◆ **Problem to work on**: The result should be every line in the material below containing the string "center".

◆ **Collected data**:
○ ○ ○

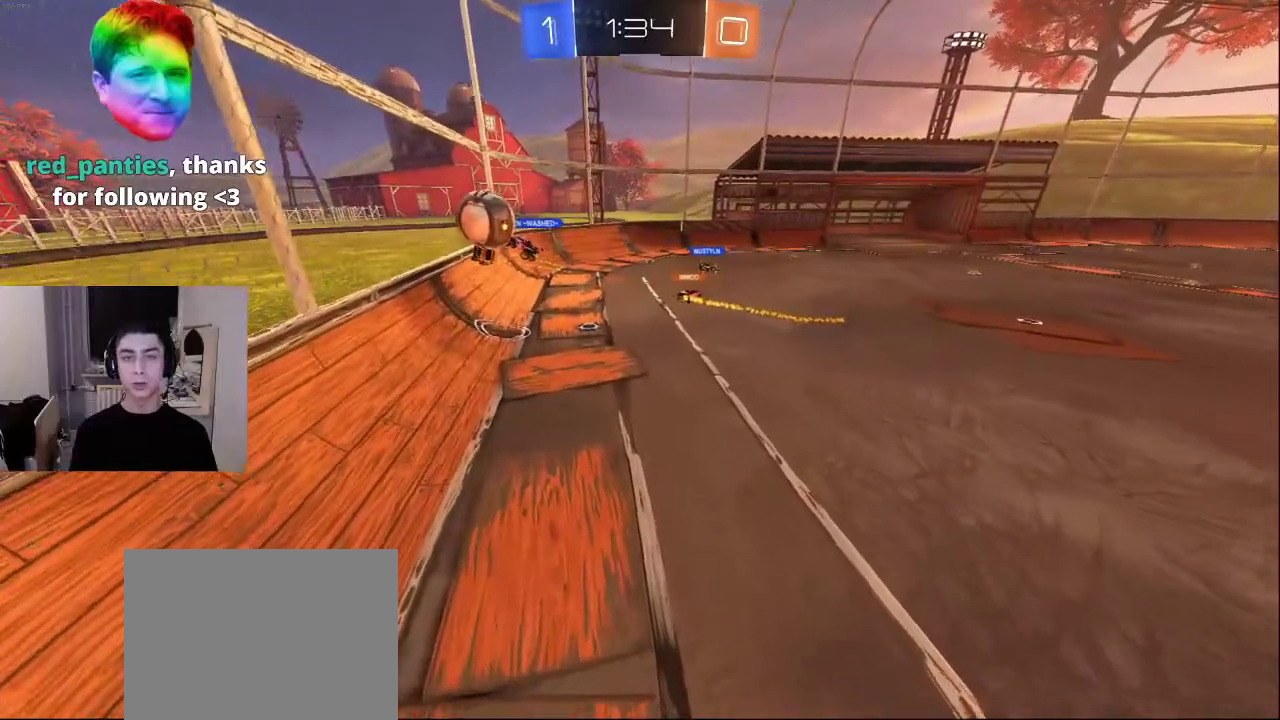
{"buttons": [], "left_stick": "up-left", "right_stick": "up-left", "events": [[117, "right_stick", "up-left"], [267, "right_stick", "center"], [367, "right_stick", "up-left"]]}
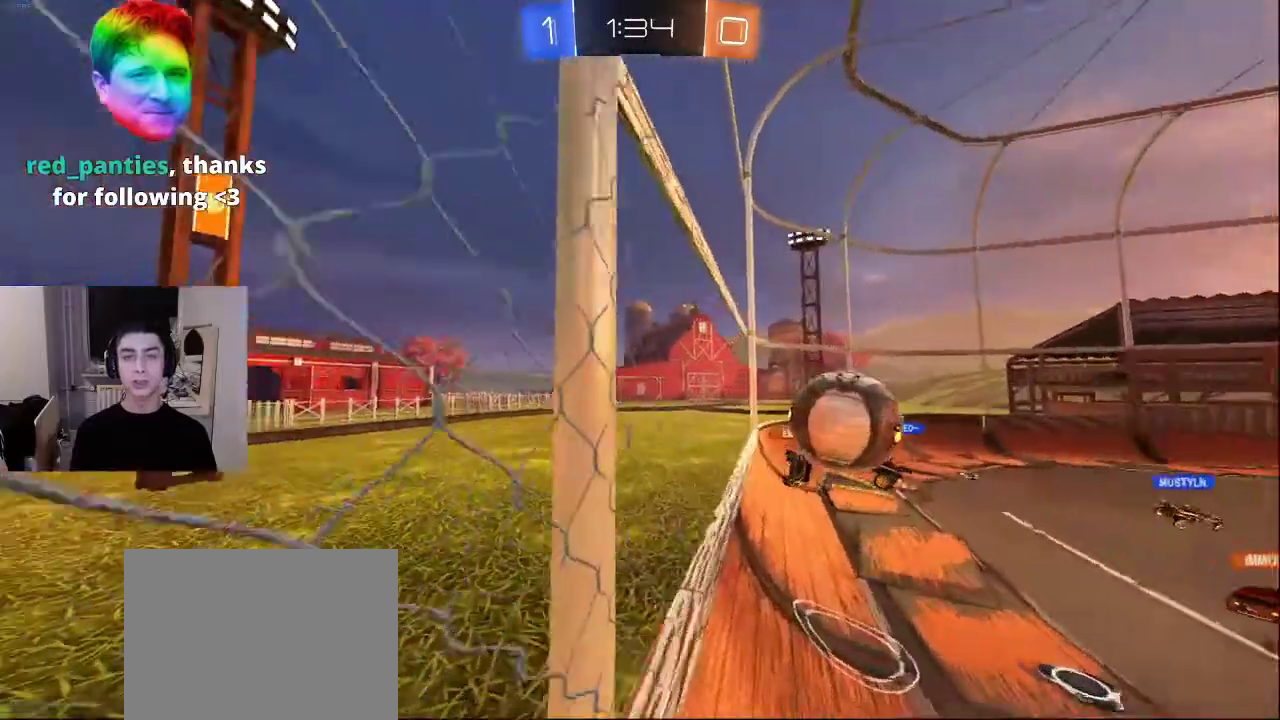
{"buttons": [], "left_stick": "up-right", "right_stick": "down", "events": [[50, "right_stick", "center"], [67, "left_stick", "up-right"], [117, "right_stick", "up"], [267, "right_stick", "center"], [333, "left_stick", "up"], [350, "right_stick", "left"], [467, "left_stick", "up-right"], [500, "right_stick", "down"]]}
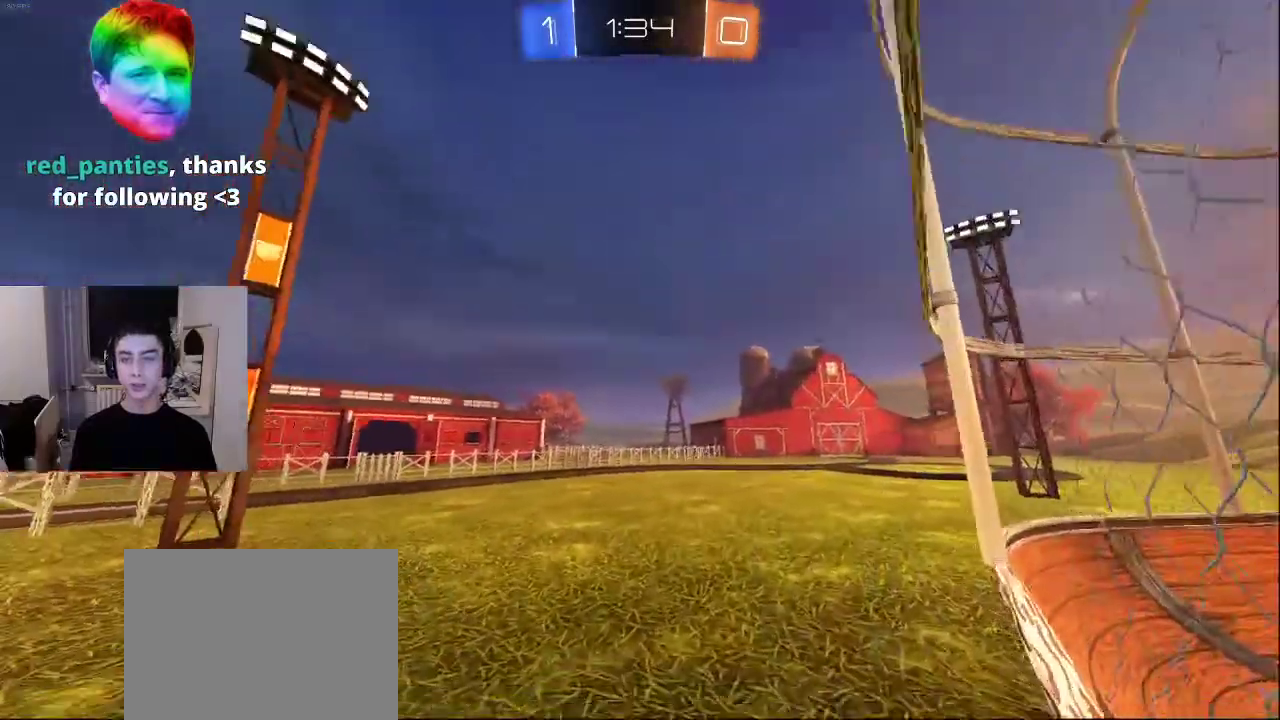
{"buttons": ["L2"], "left_stick": "right", "right_stick": "left", "events": [[17, "right_stick", "down-right"], [117, "left_stick", "right"], [417, "L2", "down"], [500, "right_stick", "left"]]}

○ ○ ○

◆ **Solution**:
{"buttons": [], "left_stick": "up-left", "right_stick": "up-left", "events": [[117, "right_stick", "up-left"], [267, "right_stick", "center"], [367, "right_stick", "up-left"]]}
{"buttons": [], "left_stick": "up-right", "right_stick": "down", "events": [[50, "right_stick", "center"], [67, "left_stick", "up-right"], [117, "right_stick", "up"], [267, "right_stick", "center"], [333, "left_stick", "up"], [350, "right_stick", "left"], [467, "left_stick", "up-right"], [500, "right_stick", "down"]]}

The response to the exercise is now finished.